Motte has earned the trust of La Russa considering his success during the regular season, with a 2.25 ERA with 63 strikeouts compared to 16 walks over 68 innings. He also posted a 2.00 ERA in 10 save situations, blowing just one save that was the result of an error by right fielder Corey Patterson against the Phillies on Sept. 16.
"He's been impressive all year," said left-hander Marc Rzepczynski, who struck out Prince Fielder in the eighth before handing the ball over to Motte. "So knowing him, and seeing what he's been doing, you can't ask for anything more from him."
The Cardinals certainly couldn't have asked for much more from Motte in Game 3, as his fastball was electric -- it averaged 97.6 mph and helped him register three swinging strikeouts, according to MLB.com's Pitch F/X data -- and he needed just 16 pitches to record four outs.
"When you see 96 to 99 coming out of there with nice sliders," Brewers manager Ron Roenicke said, "I think it's really good."
Motte came in with two outs in the eighth and promptly struck out Rickie Weeks on a 99-mph fastball before coming back out for the ninth.
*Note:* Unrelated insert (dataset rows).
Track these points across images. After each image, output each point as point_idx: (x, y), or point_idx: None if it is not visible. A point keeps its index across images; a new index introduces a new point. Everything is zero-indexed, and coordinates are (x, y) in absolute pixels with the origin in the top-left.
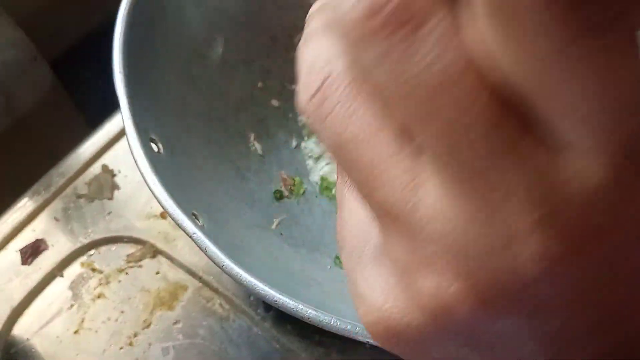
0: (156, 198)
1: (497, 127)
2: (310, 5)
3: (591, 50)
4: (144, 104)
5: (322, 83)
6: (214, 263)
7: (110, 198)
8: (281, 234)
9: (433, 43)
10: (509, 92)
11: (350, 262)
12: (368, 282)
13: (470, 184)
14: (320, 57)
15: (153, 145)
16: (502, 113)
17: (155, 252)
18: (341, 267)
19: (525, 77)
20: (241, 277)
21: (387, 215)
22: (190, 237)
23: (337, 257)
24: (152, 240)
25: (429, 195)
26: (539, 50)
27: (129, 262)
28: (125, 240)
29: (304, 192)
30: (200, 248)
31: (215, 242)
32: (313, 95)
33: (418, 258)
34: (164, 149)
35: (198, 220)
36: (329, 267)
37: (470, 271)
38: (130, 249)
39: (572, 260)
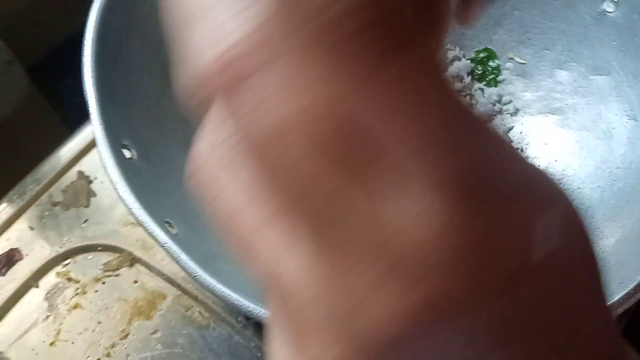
0: (125, 206)
1: (339, 169)
2: None
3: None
4: (117, 109)
5: (198, 164)
6: (186, 273)
7: (87, 205)
8: None
9: (267, 91)
10: (350, 128)
11: None
12: None
13: (320, 239)
14: (201, 148)
15: (126, 151)
16: (342, 154)
17: (133, 261)
18: None
19: (365, 106)
20: (214, 288)
21: (265, 293)
22: (162, 247)
23: None
24: (129, 249)
25: (290, 264)
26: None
27: (105, 271)
28: (102, 248)
29: None
30: (172, 258)
31: (190, 251)
32: (191, 175)
33: (293, 332)
34: (138, 155)
35: (172, 228)
36: None
37: (340, 336)
38: (107, 257)
39: (422, 318)
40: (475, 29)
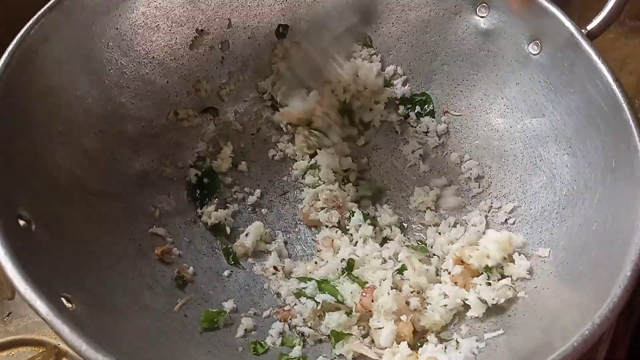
0: (6, 275)
1: None
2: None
3: None
4: (14, 179)
5: None
6: (71, 348)
7: (11, 298)
8: (185, 315)
9: None
10: None
11: None
12: None
13: None
14: None
15: (21, 221)
16: None
17: (59, 355)
18: (255, 353)
19: None
20: None
21: None
22: (44, 319)
23: (254, 344)
24: (54, 342)
25: None
26: None
27: None
28: (25, 343)
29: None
30: (54, 331)
31: (87, 326)
32: None
33: None
34: (36, 226)
35: (71, 304)
36: (240, 349)
37: None
38: (30, 353)
39: None
40: (408, 86)
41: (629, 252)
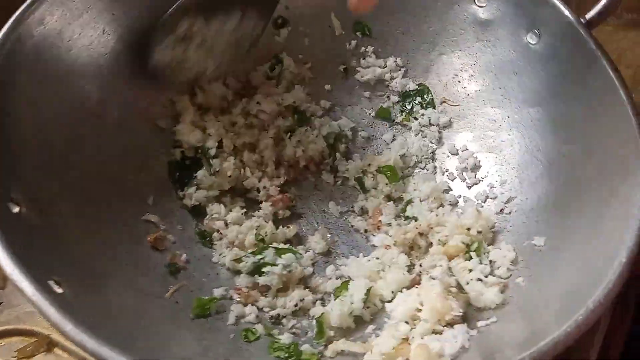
0: None
1: None
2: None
3: None
4: (7, 162)
5: None
6: (56, 328)
7: (2, 287)
8: (177, 302)
9: None
10: None
11: None
12: None
13: None
14: None
15: (13, 205)
16: None
17: (51, 345)
18: (247, 340)
19: None
20: (86, 343)
21: None
22: (29, 299)
23: (246, 331)
24: (46, 332)
25: None
26: None
27: (20, 359)
28: (17, 333)
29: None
30: (39, 312)
31: (76, 309)
32: None
33: None
34: (28, 209)
35: (59, 287)
36: (232, 336)
37: None
38: (22, 343)
39: None
40: (406, 78)
41: (625, 239)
He picked up right where he left off in the previous frame, getting Jerry Hairston to ground out on a first-pitch fastball before whiffing Yuniesky Betancourt on a 97-mph fastball and McGehee on a 98-mph heater.
It was a crucial multi-inning save -- Motte's fourth of the season and second in the playoffs -- but it didn't surprise his teammates, who have come to expect big things from Motte.
"He's been great," center fielder Jon Jay said. "He's been going out there and throwing strikes, and [he] has really been shutting the door there at the end."